Fisherman Keeps Reeling In Half-Eaten Sharks

Trapman Bermagui / Facebook

WARNING: This article may not be suitable for all readers. 

According to a New South Wales fisherman who was fishing off the coast of Australia, it’s way easier to get a shark on the hook than it is to reel a whole one onto the boat.

Photos shared to the Facebook page Trapman Bermagui showed several photos of half-eaten sharks that were caught by the fishermen but never made it back to the boat in one piece.

Each shark was apparently bitten by a much larger shark as it was getting reeled onto the boat. Professional angler Jason Moyce can be seen holding up a hooked bronze-whaler and two hammerheads he captured on the southern coast.

Jason told 9 News that he gave up the hunt after catching the third shark and it came back half-eaten.

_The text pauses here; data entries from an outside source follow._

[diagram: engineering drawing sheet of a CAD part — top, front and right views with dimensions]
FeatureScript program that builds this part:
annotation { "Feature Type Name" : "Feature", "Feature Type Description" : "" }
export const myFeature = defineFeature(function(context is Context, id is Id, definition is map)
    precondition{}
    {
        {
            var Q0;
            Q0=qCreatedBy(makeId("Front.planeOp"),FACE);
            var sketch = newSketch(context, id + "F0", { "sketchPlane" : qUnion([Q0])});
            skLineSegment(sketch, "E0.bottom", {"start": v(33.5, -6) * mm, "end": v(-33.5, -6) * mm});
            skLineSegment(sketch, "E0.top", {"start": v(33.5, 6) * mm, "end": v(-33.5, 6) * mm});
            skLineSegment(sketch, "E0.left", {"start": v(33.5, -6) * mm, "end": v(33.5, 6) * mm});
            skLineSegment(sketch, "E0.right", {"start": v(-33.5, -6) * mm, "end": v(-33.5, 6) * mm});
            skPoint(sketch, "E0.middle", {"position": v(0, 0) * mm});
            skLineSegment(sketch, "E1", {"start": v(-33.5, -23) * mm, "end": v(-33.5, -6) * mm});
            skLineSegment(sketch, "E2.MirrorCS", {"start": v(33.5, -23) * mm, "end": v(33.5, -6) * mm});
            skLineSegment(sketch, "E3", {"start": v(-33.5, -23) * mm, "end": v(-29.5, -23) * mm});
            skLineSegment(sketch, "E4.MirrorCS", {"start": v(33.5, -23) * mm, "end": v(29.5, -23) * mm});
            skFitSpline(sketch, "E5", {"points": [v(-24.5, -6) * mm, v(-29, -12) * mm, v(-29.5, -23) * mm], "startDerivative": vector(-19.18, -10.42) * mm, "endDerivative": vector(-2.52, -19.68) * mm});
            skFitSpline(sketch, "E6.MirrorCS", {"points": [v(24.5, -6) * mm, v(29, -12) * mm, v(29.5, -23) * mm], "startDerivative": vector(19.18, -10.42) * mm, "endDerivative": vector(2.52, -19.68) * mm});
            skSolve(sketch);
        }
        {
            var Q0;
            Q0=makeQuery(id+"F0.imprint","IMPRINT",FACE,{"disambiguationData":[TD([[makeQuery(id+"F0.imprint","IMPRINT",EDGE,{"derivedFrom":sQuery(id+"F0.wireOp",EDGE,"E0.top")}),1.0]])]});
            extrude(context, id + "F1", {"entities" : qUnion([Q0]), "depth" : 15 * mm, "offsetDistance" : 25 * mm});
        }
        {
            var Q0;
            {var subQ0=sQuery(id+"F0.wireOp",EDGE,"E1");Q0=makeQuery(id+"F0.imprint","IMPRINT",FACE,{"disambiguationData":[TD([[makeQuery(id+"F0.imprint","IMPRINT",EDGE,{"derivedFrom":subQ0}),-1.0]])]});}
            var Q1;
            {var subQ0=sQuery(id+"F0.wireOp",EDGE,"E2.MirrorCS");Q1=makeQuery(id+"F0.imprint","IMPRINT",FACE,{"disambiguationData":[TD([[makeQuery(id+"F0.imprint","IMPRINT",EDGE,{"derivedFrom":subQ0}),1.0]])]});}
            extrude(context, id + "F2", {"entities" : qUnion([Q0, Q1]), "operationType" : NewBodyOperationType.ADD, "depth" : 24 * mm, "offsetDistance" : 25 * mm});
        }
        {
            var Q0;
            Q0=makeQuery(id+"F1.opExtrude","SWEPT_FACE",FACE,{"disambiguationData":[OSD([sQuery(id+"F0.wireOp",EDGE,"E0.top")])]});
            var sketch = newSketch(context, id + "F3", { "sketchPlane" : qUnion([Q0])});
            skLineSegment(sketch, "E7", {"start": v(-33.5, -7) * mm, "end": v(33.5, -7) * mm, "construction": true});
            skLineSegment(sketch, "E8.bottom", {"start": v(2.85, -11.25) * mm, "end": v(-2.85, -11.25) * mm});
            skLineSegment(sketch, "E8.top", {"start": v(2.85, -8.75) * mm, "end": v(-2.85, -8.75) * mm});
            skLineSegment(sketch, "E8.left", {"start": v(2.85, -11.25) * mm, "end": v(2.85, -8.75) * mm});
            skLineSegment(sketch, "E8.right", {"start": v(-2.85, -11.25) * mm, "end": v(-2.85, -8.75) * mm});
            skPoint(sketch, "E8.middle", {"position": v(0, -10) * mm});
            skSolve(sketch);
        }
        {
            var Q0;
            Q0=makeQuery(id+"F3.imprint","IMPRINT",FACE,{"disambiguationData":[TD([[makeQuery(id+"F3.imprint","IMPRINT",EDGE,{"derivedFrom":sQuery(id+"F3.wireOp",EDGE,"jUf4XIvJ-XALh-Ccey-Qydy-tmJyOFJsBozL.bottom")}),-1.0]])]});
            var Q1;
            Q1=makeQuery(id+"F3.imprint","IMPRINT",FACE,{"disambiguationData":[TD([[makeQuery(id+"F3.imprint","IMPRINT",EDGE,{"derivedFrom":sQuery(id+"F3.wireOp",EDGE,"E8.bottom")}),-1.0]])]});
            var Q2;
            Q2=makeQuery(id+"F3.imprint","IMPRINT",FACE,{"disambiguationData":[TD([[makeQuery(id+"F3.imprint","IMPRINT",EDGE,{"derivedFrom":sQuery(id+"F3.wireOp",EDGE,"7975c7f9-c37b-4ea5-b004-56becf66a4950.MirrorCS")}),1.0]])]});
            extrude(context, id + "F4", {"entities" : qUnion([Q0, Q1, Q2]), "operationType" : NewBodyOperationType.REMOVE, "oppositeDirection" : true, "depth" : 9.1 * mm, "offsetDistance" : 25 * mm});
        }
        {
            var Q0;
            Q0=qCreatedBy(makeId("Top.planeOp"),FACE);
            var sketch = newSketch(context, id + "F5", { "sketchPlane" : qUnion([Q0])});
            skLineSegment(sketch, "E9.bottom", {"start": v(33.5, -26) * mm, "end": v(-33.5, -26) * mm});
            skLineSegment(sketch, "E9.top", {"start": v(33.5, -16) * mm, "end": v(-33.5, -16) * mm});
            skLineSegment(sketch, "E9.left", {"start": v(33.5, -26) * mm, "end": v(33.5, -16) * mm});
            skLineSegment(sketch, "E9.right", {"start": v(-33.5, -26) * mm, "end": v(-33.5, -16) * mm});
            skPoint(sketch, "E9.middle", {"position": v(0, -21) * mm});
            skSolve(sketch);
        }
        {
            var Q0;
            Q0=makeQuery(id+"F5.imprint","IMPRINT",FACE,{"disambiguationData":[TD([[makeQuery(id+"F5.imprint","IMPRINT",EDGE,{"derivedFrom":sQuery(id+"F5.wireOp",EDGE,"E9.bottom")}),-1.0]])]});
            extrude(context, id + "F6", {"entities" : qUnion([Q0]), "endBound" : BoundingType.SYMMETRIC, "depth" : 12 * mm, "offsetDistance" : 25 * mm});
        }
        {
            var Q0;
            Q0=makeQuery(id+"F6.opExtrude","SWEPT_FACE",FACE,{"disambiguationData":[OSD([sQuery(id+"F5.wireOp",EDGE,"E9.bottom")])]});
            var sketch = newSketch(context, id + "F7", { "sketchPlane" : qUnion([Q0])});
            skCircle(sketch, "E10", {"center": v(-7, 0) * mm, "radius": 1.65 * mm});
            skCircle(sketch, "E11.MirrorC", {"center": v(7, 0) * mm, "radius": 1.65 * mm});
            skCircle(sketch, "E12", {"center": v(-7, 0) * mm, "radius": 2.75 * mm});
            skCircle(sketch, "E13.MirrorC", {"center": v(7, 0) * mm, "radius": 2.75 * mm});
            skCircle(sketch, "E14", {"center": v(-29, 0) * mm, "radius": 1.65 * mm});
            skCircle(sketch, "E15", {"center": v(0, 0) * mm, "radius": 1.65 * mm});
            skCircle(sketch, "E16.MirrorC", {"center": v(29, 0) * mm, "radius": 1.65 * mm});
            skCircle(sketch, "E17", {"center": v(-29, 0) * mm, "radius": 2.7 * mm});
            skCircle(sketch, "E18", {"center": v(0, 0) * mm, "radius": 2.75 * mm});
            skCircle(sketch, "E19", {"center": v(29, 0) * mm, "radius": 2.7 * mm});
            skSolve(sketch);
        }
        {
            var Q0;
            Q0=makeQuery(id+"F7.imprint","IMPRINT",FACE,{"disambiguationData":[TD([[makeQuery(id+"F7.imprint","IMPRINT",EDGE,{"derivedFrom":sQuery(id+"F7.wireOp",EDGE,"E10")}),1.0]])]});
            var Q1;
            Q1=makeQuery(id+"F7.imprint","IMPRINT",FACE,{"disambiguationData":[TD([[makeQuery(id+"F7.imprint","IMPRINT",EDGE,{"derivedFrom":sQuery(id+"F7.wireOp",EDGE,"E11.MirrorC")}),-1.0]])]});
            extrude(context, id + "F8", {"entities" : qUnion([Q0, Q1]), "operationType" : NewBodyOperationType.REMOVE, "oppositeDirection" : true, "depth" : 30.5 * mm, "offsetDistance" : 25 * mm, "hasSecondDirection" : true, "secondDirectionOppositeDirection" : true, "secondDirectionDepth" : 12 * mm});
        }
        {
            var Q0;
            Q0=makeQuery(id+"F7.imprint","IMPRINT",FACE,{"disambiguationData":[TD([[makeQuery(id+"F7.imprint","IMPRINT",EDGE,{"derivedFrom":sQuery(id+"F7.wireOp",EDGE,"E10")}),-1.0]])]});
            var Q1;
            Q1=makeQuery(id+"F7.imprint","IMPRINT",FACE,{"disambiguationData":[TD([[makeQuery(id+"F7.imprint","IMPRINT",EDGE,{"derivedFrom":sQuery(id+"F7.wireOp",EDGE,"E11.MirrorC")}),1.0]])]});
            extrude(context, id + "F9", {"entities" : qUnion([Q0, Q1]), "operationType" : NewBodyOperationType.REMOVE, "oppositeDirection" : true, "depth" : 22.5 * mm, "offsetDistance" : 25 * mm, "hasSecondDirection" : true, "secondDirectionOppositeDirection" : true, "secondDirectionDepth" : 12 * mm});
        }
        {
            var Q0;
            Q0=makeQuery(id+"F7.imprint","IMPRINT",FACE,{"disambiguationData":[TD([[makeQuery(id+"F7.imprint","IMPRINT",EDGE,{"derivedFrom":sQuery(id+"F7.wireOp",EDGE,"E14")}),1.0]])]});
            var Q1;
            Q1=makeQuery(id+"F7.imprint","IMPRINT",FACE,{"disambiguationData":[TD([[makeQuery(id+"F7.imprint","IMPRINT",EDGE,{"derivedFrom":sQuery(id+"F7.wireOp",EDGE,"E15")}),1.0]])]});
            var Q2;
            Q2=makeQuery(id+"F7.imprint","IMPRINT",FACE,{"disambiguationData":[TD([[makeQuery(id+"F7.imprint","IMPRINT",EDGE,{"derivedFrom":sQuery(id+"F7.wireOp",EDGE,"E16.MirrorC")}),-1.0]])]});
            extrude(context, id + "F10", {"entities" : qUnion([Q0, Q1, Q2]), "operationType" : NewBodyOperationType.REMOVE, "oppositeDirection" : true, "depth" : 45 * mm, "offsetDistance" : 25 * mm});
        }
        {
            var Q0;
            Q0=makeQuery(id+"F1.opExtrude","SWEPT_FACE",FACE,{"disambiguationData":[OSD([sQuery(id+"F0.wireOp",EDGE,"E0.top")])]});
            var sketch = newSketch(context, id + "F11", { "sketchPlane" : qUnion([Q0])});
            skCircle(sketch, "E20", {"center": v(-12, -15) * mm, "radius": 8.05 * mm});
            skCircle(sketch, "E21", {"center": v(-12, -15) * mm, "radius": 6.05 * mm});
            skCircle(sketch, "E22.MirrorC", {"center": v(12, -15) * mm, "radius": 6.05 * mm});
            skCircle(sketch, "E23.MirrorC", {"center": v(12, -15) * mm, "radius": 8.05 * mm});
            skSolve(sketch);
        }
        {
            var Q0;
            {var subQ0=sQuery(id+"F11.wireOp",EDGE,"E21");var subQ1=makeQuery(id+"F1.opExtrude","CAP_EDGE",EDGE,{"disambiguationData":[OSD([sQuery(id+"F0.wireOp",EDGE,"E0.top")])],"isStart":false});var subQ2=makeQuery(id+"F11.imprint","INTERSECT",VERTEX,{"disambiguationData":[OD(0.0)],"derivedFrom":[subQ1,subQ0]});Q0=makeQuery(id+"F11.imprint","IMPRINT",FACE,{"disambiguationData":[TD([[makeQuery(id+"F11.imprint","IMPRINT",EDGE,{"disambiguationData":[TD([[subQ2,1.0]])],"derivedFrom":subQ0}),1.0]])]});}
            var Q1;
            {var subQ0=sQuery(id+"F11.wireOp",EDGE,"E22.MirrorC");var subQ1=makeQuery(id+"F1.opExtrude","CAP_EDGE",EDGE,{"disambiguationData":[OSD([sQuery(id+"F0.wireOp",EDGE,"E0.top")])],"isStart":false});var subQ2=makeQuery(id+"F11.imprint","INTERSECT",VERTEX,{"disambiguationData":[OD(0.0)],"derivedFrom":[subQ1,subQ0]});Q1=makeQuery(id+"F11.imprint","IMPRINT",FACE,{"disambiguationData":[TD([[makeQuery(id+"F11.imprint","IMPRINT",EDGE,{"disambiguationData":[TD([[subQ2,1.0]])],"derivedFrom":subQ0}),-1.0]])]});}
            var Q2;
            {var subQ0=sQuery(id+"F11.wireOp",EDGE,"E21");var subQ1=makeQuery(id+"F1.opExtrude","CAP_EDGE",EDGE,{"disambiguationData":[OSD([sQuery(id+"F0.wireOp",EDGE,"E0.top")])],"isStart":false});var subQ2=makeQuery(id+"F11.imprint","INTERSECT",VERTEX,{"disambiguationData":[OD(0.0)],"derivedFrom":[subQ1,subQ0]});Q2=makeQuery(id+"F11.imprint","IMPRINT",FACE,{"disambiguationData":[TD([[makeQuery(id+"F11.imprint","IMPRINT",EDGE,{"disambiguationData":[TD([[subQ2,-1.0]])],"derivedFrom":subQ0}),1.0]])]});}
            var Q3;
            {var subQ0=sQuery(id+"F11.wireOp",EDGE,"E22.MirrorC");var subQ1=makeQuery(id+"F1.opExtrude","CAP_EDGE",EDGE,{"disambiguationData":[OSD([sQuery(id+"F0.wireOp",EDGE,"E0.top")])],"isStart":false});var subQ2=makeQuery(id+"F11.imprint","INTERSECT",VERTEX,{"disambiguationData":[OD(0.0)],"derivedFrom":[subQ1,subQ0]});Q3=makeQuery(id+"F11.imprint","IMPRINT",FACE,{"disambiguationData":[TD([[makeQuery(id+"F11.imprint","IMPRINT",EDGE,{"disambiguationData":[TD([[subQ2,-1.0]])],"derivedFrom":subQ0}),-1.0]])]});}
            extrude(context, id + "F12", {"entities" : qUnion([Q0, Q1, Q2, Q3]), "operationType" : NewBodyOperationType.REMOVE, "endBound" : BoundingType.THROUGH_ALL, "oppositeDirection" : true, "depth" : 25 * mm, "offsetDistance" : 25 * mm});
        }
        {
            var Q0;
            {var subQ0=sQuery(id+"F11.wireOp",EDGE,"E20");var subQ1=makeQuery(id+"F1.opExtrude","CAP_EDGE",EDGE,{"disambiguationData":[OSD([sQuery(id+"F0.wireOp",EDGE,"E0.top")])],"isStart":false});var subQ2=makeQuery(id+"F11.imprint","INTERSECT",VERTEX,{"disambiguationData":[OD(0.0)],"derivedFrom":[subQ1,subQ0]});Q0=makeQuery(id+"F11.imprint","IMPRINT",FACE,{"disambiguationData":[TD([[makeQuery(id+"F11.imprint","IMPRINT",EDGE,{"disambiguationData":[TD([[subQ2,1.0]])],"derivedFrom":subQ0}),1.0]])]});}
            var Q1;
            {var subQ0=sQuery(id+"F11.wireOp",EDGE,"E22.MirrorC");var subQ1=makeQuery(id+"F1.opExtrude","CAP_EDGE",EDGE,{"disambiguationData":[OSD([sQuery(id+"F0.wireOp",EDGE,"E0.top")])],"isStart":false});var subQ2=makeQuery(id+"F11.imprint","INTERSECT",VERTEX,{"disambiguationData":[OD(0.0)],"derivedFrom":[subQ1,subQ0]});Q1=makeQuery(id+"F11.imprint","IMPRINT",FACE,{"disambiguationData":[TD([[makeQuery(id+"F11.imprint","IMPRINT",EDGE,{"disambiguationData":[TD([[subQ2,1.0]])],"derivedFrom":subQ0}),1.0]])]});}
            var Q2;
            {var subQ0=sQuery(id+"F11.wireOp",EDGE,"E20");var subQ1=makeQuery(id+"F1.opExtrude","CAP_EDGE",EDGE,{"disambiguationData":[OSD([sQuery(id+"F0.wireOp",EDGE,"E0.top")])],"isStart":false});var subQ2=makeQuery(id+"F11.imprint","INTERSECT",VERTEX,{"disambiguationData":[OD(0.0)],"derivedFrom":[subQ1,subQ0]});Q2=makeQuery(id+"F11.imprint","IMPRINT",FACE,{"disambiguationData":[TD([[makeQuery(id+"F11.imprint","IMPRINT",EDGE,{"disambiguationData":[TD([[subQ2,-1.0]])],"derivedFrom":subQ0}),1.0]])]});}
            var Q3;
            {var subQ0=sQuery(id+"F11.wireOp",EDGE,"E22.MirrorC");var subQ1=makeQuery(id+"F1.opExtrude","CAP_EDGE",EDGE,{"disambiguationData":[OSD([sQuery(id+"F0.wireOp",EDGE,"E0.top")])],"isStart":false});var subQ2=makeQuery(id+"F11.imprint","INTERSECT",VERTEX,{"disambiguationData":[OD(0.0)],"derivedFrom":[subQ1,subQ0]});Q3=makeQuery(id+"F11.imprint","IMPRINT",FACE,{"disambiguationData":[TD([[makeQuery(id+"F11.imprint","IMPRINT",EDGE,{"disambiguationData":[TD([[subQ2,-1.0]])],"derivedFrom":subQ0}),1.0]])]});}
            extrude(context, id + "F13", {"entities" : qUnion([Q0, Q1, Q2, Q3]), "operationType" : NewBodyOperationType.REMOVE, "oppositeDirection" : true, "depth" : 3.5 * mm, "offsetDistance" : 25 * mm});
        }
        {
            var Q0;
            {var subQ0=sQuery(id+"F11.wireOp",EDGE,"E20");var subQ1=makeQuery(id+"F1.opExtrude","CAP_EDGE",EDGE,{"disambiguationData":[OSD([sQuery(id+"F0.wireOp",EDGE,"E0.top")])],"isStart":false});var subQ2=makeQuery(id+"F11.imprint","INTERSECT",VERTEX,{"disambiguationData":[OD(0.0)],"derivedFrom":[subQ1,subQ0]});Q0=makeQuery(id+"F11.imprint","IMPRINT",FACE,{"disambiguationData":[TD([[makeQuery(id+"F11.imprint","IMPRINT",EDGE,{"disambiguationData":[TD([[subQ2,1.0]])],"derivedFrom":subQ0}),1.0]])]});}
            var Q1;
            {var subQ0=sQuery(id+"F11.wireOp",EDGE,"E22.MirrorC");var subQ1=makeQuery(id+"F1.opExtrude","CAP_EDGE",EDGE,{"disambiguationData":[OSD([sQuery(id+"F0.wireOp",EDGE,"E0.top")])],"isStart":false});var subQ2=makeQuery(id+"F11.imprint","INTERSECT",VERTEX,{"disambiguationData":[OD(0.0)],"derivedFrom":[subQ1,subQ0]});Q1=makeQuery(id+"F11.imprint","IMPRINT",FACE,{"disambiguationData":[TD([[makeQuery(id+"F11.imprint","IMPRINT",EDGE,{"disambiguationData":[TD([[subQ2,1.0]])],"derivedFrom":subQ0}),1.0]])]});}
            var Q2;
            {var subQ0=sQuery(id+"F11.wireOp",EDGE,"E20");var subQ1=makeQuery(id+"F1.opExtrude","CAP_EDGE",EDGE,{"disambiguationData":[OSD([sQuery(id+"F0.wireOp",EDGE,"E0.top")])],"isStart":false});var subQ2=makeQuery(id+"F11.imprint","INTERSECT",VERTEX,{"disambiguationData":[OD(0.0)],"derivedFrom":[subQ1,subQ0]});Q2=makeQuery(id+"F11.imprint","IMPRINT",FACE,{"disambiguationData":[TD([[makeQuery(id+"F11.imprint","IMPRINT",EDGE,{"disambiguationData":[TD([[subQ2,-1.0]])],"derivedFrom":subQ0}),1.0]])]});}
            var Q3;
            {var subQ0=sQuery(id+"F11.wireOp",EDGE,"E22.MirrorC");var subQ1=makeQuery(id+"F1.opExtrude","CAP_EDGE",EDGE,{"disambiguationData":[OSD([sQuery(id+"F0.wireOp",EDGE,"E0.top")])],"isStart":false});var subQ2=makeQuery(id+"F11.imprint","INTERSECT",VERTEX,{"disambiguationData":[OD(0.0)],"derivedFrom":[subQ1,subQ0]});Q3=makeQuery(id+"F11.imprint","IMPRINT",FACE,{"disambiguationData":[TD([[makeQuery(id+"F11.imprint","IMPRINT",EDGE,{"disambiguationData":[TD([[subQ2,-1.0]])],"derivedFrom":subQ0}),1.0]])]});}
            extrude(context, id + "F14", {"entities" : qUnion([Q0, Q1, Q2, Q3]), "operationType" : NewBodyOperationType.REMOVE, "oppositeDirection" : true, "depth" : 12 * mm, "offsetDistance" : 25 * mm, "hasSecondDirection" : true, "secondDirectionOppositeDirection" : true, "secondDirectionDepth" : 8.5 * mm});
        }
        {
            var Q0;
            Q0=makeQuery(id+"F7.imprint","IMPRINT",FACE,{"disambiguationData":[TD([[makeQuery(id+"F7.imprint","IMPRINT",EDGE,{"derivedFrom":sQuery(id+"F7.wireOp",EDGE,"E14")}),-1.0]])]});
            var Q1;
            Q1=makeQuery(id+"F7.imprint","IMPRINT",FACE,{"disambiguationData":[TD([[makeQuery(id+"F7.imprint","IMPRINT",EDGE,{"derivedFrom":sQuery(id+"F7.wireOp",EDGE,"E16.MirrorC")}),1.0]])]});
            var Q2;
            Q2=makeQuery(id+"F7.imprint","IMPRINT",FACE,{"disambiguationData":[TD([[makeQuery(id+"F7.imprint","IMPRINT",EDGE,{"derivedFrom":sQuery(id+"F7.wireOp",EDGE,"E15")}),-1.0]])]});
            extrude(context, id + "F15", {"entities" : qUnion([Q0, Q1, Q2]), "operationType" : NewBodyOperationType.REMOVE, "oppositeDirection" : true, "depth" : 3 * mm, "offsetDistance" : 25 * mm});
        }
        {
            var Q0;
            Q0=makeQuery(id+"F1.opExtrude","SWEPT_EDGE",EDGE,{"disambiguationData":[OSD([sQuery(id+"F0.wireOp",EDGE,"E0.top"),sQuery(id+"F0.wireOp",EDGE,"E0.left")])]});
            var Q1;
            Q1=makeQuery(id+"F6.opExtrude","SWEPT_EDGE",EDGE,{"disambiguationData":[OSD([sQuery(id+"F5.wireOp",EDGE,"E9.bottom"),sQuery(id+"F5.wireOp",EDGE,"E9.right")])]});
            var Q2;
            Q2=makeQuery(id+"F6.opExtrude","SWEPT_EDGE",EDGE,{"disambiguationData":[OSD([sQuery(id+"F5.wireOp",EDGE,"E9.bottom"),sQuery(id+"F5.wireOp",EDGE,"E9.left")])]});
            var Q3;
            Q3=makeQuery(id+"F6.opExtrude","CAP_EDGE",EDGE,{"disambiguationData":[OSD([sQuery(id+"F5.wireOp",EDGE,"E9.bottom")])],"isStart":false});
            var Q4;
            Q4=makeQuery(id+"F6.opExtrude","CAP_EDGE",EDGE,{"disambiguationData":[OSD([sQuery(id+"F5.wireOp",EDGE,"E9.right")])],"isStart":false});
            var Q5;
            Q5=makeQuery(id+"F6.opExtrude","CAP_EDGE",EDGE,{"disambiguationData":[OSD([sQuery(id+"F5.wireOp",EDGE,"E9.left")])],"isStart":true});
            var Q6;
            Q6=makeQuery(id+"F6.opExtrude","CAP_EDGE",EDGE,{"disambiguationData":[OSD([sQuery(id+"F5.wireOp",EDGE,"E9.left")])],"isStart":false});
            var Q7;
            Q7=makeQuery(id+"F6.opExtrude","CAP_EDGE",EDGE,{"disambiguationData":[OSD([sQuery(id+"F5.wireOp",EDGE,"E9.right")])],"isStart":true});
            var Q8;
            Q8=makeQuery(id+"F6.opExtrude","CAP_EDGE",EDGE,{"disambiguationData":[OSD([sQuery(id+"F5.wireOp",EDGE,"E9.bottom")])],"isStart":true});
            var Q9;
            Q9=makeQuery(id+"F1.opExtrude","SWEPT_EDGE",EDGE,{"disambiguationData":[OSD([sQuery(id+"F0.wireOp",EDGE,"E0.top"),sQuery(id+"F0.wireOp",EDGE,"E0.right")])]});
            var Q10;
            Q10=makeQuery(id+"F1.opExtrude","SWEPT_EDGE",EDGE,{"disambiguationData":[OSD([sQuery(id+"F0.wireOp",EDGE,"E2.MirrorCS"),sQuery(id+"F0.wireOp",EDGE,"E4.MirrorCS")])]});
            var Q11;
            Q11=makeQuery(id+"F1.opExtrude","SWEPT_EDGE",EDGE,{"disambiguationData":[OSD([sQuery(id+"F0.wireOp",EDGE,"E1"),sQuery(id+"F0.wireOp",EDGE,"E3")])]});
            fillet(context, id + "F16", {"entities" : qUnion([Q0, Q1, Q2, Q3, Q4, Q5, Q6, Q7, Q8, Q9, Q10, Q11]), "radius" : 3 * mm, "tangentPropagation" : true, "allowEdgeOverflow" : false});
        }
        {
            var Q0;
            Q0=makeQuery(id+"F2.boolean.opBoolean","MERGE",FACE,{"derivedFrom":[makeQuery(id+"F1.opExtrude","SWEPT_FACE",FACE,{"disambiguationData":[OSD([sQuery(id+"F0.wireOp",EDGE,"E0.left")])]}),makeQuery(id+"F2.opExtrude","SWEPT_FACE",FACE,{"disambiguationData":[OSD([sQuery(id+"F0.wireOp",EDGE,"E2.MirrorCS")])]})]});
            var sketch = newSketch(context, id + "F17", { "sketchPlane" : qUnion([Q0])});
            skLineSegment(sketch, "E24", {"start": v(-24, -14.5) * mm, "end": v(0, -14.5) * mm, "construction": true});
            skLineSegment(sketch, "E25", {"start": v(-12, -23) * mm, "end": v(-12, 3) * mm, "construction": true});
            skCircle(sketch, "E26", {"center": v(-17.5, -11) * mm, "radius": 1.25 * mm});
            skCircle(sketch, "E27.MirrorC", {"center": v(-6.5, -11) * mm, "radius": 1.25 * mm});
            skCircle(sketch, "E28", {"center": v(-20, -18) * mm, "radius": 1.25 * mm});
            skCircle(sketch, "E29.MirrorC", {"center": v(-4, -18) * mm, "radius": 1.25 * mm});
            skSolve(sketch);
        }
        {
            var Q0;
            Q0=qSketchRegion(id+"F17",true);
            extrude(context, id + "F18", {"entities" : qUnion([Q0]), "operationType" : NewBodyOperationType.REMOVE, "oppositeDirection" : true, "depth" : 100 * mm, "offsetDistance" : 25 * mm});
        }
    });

“There were just too many big ones,” Jason wrote on Facebook, explaining that he has a quota to catch smaller shark species.“They were down deep, I couldn’t see them but I think they were tiger sharks.” He said he wasn’t surprised of the situation because it “happened lots of times in recent years.”

Jason said that it is not uncommon for sharks to follow the boat because they know they may end up with an easy source of food. He believes in most of the cases where his catches were half-eaten, he believes they were eaten by a tiger shark and great white.